- Location: Douna, Douentza Cercle, Mali
- Date: March 22, 2024 10pm
- Weapon: Bayraktar TB2
- Deaths: 14
- Injured: 9
- Perpetrator: Malian Armed Forces

= Douna drone strike =

2024 drone strike in Mali

On the night between March 22 and 23, 2024, a Malian Army Bayraktar TB2 drone struck a madrasa in the village of Douna, Douentza Cercle, Mali, killing fourteen children and injuring nine others. The drone strike came several days after another strike in Amasrakad killed fourteen civilians.

== Background ==
The Douentza Cercle where Douna is located has been a hub for the Katiba Serma, a jihadist group that is part of Jama'at Nasr al-Islam wal Muslimin (JNIM). Douna itself is sometimes invaded by these jihadists, who are based in the Serma and Foulsare forests nearby. The forests were closed to the population of Douna a week prior to the drone strike due to a Malian Army operation in the area.

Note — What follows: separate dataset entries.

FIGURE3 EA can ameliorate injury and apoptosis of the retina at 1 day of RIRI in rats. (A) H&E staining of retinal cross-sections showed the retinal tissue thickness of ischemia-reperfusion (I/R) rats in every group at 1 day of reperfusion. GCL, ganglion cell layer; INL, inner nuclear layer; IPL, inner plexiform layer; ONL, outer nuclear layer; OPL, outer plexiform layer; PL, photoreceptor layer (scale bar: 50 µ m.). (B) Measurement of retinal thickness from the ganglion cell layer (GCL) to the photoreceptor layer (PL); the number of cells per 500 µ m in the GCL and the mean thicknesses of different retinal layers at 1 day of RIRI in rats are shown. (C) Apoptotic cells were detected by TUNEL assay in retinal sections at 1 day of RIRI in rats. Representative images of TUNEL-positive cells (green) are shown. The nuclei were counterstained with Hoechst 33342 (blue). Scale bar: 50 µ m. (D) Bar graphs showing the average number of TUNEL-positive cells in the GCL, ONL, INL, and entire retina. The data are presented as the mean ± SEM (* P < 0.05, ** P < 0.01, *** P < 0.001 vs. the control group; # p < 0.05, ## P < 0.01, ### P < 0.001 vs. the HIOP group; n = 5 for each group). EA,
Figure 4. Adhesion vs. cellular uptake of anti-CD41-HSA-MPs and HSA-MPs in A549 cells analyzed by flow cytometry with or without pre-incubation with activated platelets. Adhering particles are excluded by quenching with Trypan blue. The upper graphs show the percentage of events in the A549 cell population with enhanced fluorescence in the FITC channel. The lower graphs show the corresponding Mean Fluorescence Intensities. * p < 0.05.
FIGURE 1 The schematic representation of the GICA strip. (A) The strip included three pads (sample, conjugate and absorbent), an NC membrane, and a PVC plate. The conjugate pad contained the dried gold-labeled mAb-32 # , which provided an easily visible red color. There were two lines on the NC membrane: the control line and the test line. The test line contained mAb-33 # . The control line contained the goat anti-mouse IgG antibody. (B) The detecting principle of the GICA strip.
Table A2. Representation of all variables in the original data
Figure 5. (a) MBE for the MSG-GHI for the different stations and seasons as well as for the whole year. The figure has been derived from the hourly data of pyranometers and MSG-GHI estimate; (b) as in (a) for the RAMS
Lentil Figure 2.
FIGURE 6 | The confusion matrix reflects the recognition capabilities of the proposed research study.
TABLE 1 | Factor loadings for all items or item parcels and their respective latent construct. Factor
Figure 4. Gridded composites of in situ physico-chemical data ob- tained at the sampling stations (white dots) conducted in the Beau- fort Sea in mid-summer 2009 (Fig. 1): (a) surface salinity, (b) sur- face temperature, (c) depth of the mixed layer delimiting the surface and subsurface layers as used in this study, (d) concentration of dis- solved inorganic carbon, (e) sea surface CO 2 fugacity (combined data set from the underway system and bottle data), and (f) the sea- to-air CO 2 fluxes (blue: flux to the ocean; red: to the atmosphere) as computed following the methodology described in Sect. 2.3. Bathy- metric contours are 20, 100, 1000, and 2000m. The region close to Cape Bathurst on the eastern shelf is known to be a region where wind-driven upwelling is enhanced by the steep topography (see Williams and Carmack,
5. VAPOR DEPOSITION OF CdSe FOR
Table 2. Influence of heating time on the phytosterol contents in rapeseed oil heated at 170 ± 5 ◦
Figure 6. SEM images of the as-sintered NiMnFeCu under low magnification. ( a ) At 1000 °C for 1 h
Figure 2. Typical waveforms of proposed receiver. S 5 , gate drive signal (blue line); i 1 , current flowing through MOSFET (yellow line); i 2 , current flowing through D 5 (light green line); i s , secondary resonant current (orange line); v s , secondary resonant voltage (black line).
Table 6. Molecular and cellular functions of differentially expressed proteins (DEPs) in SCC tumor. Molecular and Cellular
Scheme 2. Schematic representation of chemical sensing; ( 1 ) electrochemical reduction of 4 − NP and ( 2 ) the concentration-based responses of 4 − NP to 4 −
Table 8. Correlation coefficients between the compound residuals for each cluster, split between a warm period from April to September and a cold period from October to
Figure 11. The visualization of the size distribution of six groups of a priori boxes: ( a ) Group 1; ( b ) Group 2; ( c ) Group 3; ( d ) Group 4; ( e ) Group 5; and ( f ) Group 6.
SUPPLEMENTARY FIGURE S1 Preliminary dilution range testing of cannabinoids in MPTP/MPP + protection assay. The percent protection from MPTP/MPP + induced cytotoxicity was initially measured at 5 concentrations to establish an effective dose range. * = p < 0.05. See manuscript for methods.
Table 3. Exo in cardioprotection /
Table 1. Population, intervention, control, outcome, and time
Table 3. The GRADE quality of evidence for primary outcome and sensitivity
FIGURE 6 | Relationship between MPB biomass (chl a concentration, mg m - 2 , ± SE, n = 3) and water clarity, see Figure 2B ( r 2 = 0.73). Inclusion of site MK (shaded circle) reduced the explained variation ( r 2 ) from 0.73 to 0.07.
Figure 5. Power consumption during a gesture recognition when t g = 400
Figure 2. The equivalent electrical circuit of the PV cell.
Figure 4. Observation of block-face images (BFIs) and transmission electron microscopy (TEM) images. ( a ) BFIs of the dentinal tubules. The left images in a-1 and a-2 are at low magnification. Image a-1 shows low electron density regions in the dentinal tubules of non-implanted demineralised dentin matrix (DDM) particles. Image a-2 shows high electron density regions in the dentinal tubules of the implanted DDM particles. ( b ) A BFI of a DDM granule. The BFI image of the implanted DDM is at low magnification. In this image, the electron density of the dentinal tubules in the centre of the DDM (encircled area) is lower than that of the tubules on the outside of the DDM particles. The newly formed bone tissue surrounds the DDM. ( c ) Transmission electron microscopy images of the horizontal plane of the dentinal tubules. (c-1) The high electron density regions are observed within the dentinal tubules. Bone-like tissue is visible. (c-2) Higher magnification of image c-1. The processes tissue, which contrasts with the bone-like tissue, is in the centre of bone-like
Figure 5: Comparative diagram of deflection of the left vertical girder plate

The Malian Army in recent months had also been launching indiscriminate drone strikes against civilian areas. On March 17, civilians in Amasrakad, Gao Region were hit by Malian drone strikes, killing 13 and injuring over a dozen others. In February, Malian drone strikes targeted a wedding in Konokassi killing five people, and then killed five more when a funeral service was held for the wedding victims.

== Drone strike ==
Most madrasas in the Dogon country have class very early in the morning and very late in the evening. For evening classes, a fire is often lit to illuminate the area. On March 22 at around 10pm, students were gathered around the fire when the drone strikes hit. Fourteen students were killed immediately, nine of whom were from the Ongoiba family. Two victims were from the Sawadogo family, and three were from the Maiga family. Nine injured students were brought to hospitals in Mopti and Sévaré.

== Aftermath ==
The drone strike and publication of photos of the victims stirred up controversy within the Malian government and army. JNIM condemned the attack in a March 25 press release and decried the use of Bayraktar TB2 drones. A day prior, the emir of JNIM in Burkina Faso Djaffar Dicko called on Turkish politicians to hat the sale of Bayraktar drones to the Sahelian governments.